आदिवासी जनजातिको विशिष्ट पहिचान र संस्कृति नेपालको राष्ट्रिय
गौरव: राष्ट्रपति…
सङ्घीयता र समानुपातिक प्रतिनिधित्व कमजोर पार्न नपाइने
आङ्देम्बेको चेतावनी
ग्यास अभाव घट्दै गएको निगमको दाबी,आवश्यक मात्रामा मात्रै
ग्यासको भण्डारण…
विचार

+--

Return the listing above exactly, line for line.

### ANSWER TO THE PROBLEM
आदिवासी जनजातिको विशिष्ट पहिचान र संस्कृति नेपालको राष्ट्रिय
गौरव: राष्ट्रपति…
सङ्घीयता र समानुपातिक प्रतिनिधित्व कमजोर पार्न नपाइने
आङ्देम्बेको चेतावनी
ग्यास अभाव घट्दै गएको निगमको दाबी,आवश्यक मात्रामा मात्रै
ग्यासको भण्डारण…
विचार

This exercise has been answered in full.